When you were What was the weasel word you used about
that?"
"They said 'formed,' Doc," Dean said.
"Indeed, sweet boy, indeed they did. Formed. Sent before your time,
part made. Malformed is a better word for obscene mutated anomalies
like you four. Four? Is that all there are? You must all be the
same age, give or take a year or two. My, Melmoth, how sickly you
look."
"I am near death," Melmoth replied. "What you short-timers call
death. There were twelve of us formed in the laboratory of Redoubt
47. The apostles of tomorrow, we were called. One by one we have
succumbed to sickness, transmitted from you norms. Now there are
only four of us left to carry on."
"Can't you carry on milking the poor devils from Bramton of their
precious body fluids?" J.B. asked. "That's what you've been doing
all these years, isn't it?"
"They have become too weak and inbred for us," Melmoth replied. "We
need fresh blood and fresh genetic sampling to enable us to live on
for another hundred years."
"Why they let you?" Jak asked. "Why not chill years ago?"

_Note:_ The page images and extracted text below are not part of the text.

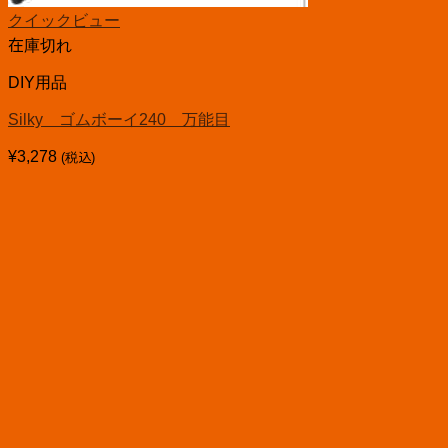
クイックビュー
在庫切れ
DIY用品
Silky ゴムボーイ240 万能目
¥
3,278
(税込)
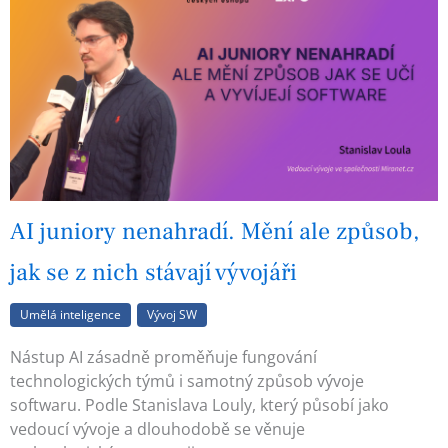
AI juniory nenahradí. Mění ale způsob,
jak se z nich stávají vývojáři
Umělá inteligence
Vývoj SW
Nástup AI zásadně proměňuje fungování
technologických týmů i samotný způsob vývoje
softwaru. Podle Stanislava Louly, který působí jako
vedoucí vývoje a dlouhodobě se věnuje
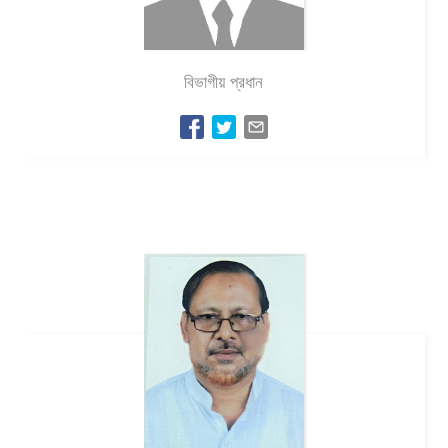
বিভাগীয় প্রধান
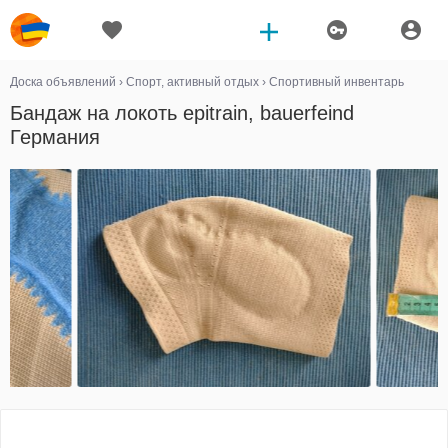
Доска объявлений
›
Спорт, активный отдых
›
Спортивный инвентарь
Бандаж на локоть epitrain, bauerfeind
Германия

"A good question, Jak." This time it was Thomas who spoke. "We had
hoped when we were first aware of you that you might possibly be
one of us. From another gene pool. Perhaps from another lab
somewhere else in Deathlands. Then we saw that you were just a
common albino freak."
"Fuck you and your grandmother too," Jak replied. "And didn't
answer question."
"Why have the cattle of the ville never risen against us, Jak? Oh,
but they have, haven't they, Sister?"
"They have tried, let me see, at least a dozen times since
skydark."
"And failed?" J.B. queried.
"Not every time," Melmoth replied. "We have had losses, despite our
strengths."
"Strongest man in the world can get chilled by a five-year-old with
a .22 blaster," Ryan said. "There are so many of them and so few of
you."
"They fear us." Mary was walking around the room, dimming the oil
lamps one by one. "We can move against them, among them, silent and
unseen. And we can make them pay the blood price any
night."
"Or any day?"
"No, Dr. Tanner, any night."
"As our sister says," Melmoth stated, "the one weakness in our
makeup, apart from the incessant draining of our DNA, is that our
sight is sharp as an eagle's in the dark. Poor as a cave bat's in
the noontime sun."
"You've kept the poor men and women of Bramton as your slaves for
nearly a hundred years!" Mildred was unable or unwilling to hide
her disgust.
"And the children," Mary added. "There are not many of those now.
But they are the sweetest and most fresh and tender for our
purposes."
Ryan pushed his hands down on the table. "I guess that they aren't
our concern."
He stood. "They have to make their own luck, good or bad. And we
have to move on."
"It will be dark before you can get to the redoubt," Melmoth said.
"A dangerous time."
"That a threat, you sick, sickly bastard?"
"Threats are for the impotent."
"We have the firepower to take all of you out in a couple of
seconds. Can't you see that, you stupe?"
"I see, Ryan." The old man's voice seemed to be getting stronger.
"I see better than you do."
"Seeing won't turn aside a 9 mm full-metal-jacket round."
Ryan was taken by surprise at the reaction from all four members of
the Family. They laughed, sounding as if they were genuinely
amused.
It was Thomas, walking around the table, who replied. "Turning
aside a bullet isn't necessary for us, Ryan Cawdor. You have felt
the touch of our power. Bullets can't harm us."
The calm confidence was unsettling.
"You saying you're immortal?" J.B. sniffed. "Never saw a living
soul didn't go down under a bullet."
"We are not like any other life-form on the planet," Thomas stated.
He had stopped on the far side of the room. As near as Ryan could
figure, the strongest of the Cornelius Family was now standing
close to Dean. He felt a prickling of discomfort.
"Enough talk." Ryan said. "We leave at dawn."
"We don't think so," Elric said.
There was a flurry of movement, and Ryan heard his son cry out in
pain and shock, the sound quickly muffled.
"No," Thomas stated. "We don't think so."